The General Meetings of mBank take place in the bank’s headquarters in Warsaw and are broadcast on-line. The General Meetings may be attended by the representatives of the media.

Shareholders’ rights

The shareholders have the right to participate in the profit reported in the audited financial statements and allocated by the General Meeting to be paid to the shareholders.

The shareholders representing at least one-half of the share capital or at least one-half of the total number of votes in the Company may convene an Extraordinary General Meeting. The shareholders appoint the chairperson of this meeting. The shareholder(s) representing at least one-twentieth of the share capital may request that the Management Board convene an Extraordinary General Meeting and that specific items be put on the agenda for this meeting.

Only persons who are shareholders of the bank sixteen days before the date of the General Meeting have the right to participate in the General Meeting of the bank. The shareholder(s) of the bank representing at least one-twentieth of the share capital may request that specific items be put on the agenda for the Annual General Meeting. The request should be submitted to the Management Board of the bank no later than twenty-one days prior to the date of the Annual General Meeting.

The shareholders may participate in the General Meeting and cast their votes either in person or by proxies.

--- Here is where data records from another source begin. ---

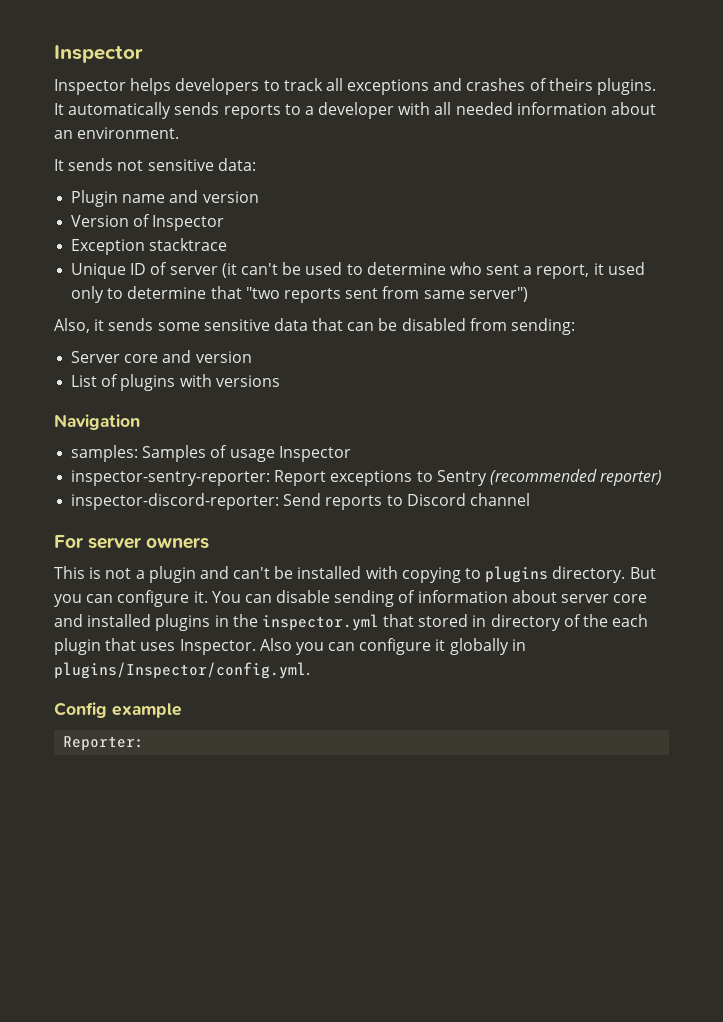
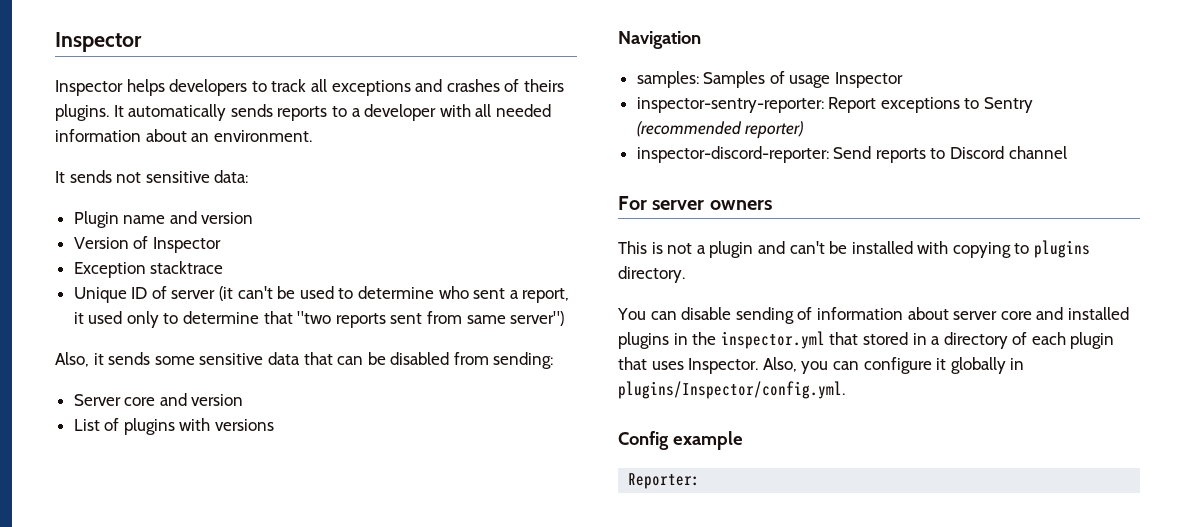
[629,567,656,579] [54,590,208,607] But you can configure it. -> (685, 274) //
(487, 621) none -> [931,336,941,345] a
[583,614,609,627] the -> (1028, 338) none
[259,638,292,651] Also -> [762,357,797,372] Also,

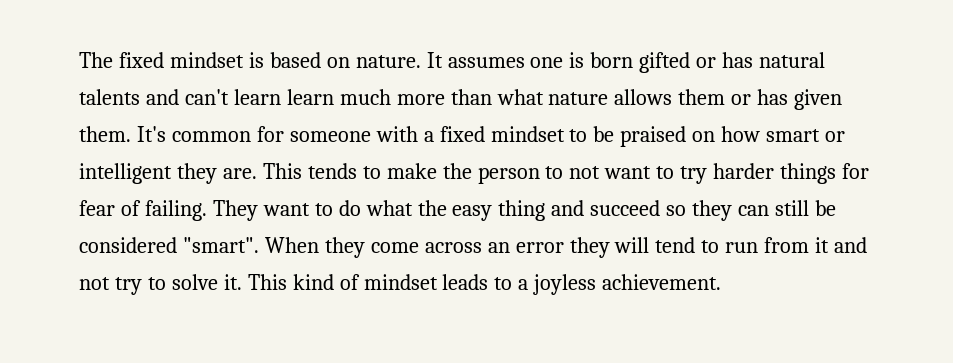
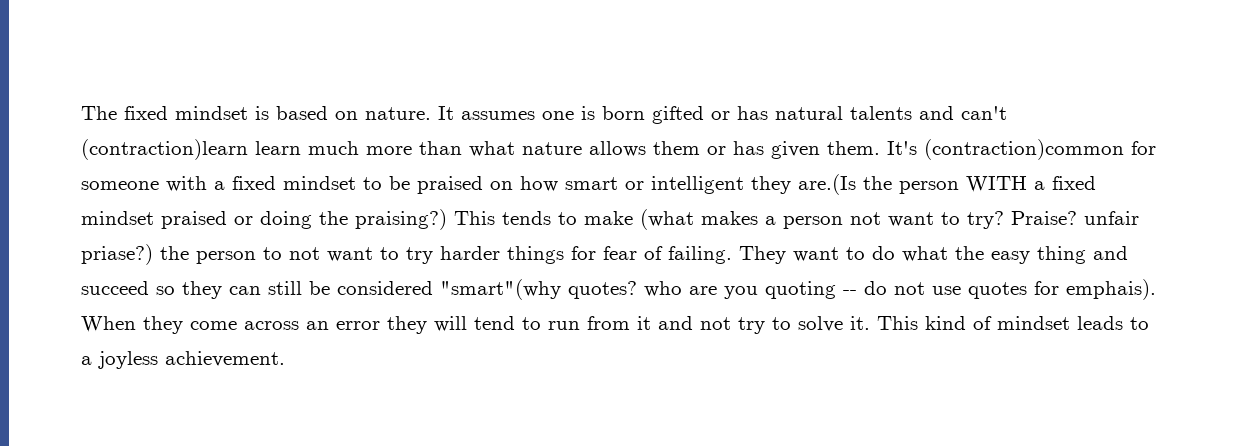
[233,89,281,105] learn -> [81,139,248,160] (contraction)learn
[171,131,251,142] common -> [924,139,1124,160] (contraction)common
[222,163,437,179] are. This tends to make -> [798,174,1096,195] [81,209,1139,230] [81,244,153,265] are.(Is the person WITH a fixed mindset praised or doing the praising?) This tends to make (what makes a person not want to try? Praise? unfair priase?)
[182,237,259,253] "smart". -> [440,279,1156,300] "smart"(why quotes? who are you quoting -- do not use quotes for emphais).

A shareholder has the right to:

  • vote, propose motions and raise objections;
  • justify their position briefly;
  • stand for election of the Chairperson of the General Meeting and propose a candidate for the Chairperson of the General Meeting to be noted in the minutes;
  • take the floor in the course of the General Meeting and make a reply;
  • submit draft resolutions concerning the items put on the agenda;
  • propose amendments and additions to draft resolutions being on the agenda for the General Meeting before the discussion on the item covering the draft resolution concerned by the proposal is closed;
  • propose formal motions relating to the proceedings and the voting procedure;
  • propose candidates for the bank’s Supervisory Board in writing to the Chairperson of the General Meeting or orally to the minutes;
  • review the book of minutes and request copies of resolutions authenticated by the Management Board;
  • file a statement of claim for repealing a resolution of the General Meeting where the shareholder voted against the resolution of the General Meeting and after its adoption requested that his/her objection be recorded in the minutes or the shareholder was prevented from participating in the General Meeting without a sound reason, or the shareholder was absent from the General Meeting in the event of defective convening of the General Meeting or adoption of a resolution on a matter not included in the agenda;
  • file a statement of claim against the Company for declaring a resolution of the General Meeting adopted in breach of the law invalid.

The Management Board is obliged to provide the shareholder, at the shareholder’s request, with information concerning the Company if this is justified by the assessment of an issue on the agenda. The Management Board should refuse information if:

– this could damage the Company or its associated company or subsidiary, in particular due to disclosure of technical, trade or organisational secret of the Company;

– this could expose a Member of the Management Board to criminal, civil or administrative liability.

In justified cases, the Management Board may provide information in writing no later than two weeks after the General Meeting is adjourned.